Please retype the part of the data that opens with the line containing "Canadian company Vitality" and closes with the line containing "but one also claims it’s a joke.", keeping every line unchanged.

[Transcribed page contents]
● ● ● ●

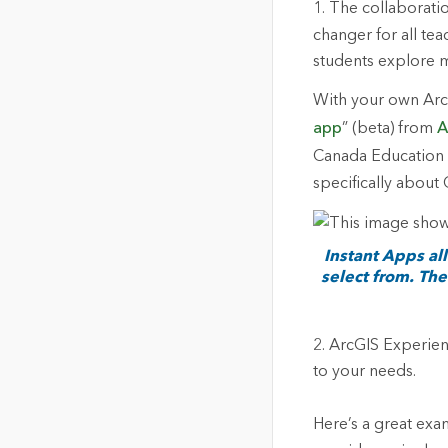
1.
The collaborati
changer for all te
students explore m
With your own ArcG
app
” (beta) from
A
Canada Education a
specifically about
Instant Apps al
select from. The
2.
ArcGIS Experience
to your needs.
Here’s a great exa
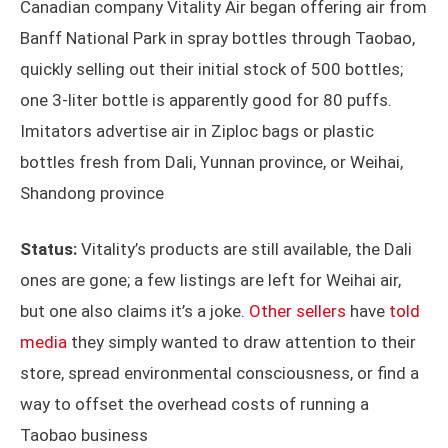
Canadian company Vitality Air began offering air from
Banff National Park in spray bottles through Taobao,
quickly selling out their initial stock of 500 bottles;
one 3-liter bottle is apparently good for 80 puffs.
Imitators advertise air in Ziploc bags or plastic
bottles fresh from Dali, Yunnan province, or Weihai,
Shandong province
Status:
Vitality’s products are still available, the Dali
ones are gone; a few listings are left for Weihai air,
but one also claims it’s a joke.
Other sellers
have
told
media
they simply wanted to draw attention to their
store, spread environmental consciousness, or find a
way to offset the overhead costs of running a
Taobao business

● ● ● ●

◆ **Response to this exercise**
Canadian company Vitality Air began offering air from
Banff National Park in spray bottles through Taobao,
quickly selling out their initial stock of 500 bottles;
one 3-liter bottle is apparently good for 80 puffs.
Imitators advertise air in Ziploc bags or plastic
bottles fresh from Dali, Yunnan province, or Weihai,
Shandong province
Status:
Vitality’s products are still available, the Dali
ones are gone; a few listings are left for Weihai air,
but one also claims it’s a joke.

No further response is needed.